Já não se deviam fazer filmes destes...

Scott Cooper terá tido boas intenções mas já não se deviam fazer filmes assim... compreende-se que a intenção será mostrar que o bem e o mal são conceitos que todos abarcamos no nosso intímo e que vamos colocando ao serviço dos nossos dias consoante os contextos e vivendo razoavelmente com as duas faces da lua, mas não consegue esse equilíbrio suposto. Ou melhor, sai-se do filme um pouco confuso, porque há sinais contraditórios sobre a intenção: é mostrar que pela convivência se diluem as diferenças culturais? É mostrar que pelo cumprimento de ordens transformamos os nossos conceitos morais? É mostrar que todos temos bondade e maldade q.b.? Enfim, se parece que a ideia principal será a de mostrar tudo isso, nenhuma é seguramente bem alicerçada já que cai no erro inconsciente (?) de sobrepor à etnia índia a do caucasiano branco americano que, apesar de invasor, é capaz de atitudes nobres sobre os seus invadidos mas só se estes aceitarem pacificamente essa vontade e se for para lutarem contra um mal comum. Por outro lado, Christian Bale (irrepreensível no papel) só manifesta verdadeira dor nos momentos em que perde os seus, nunca os outros, apesar de os defender, ficando assim esplamada a superioridade racial e contribuindo para a tal confusão do principio orientador do filme.

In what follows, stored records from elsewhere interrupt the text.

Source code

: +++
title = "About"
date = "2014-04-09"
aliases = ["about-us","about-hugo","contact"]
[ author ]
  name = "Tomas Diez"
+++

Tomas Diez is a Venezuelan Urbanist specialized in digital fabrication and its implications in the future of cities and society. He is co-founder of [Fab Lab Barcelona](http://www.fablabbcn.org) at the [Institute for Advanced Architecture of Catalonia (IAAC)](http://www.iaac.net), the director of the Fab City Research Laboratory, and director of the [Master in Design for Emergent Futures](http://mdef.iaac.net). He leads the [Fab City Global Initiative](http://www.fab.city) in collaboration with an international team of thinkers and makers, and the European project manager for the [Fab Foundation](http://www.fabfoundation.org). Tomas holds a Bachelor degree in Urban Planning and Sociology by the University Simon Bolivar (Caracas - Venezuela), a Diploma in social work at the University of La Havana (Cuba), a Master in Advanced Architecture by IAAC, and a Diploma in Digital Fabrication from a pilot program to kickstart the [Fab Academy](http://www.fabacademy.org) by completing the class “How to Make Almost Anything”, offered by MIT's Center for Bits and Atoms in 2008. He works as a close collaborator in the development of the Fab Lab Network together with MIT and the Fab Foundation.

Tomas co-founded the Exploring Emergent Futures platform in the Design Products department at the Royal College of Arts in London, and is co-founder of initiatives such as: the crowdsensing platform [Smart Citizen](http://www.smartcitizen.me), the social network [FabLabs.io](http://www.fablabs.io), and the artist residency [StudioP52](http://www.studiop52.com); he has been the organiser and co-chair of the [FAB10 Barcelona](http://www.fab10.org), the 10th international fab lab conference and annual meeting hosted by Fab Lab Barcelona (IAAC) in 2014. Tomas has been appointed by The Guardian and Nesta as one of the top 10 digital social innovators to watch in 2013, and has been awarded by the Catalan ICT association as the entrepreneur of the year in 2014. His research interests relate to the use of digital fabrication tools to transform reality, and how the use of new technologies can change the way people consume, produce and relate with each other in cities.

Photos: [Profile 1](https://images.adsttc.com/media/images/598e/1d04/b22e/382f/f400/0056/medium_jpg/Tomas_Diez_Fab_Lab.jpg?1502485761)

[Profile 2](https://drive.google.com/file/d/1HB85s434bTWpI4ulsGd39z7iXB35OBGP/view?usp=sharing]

Por outro lado e mais uma vez, as mulheres surgem como incapazes de se autodeterminarem, só sobrevivendo com a ajuda dos machos e responsáveis pelas atitudes que acalmam a violência masculina, exterior e interior, e tudo isso possível porque a moça é bonita que se farta... se fosse uma banal e real mulher como seria na altura (se semelhante aos homens escolhidos...) o seguimento seria outro certamente. E tudo dado de uma forma tão pouco surpreendente (desde o que vai acontecer na travessia entre os envolvidos como o resultado final afectivo entre os 2 e com a criança que fica órfã...) que aos 20 minutos de película já sabemos toda a história e, até o final que aparenta um possível twist, cai no cliché ...assim como no esquecimento que vai cair este filme medíocre apesar dos actores. Nada surpreende, nada é bem alicerçado, nada é diferente de inúmeros filmes já feitos sobre a temática, nada é de valor exceptuando a actuação do protagonista que, mesmo assim, se sente também ter ficado penosamente perdido no papel. Um pastelão de filme.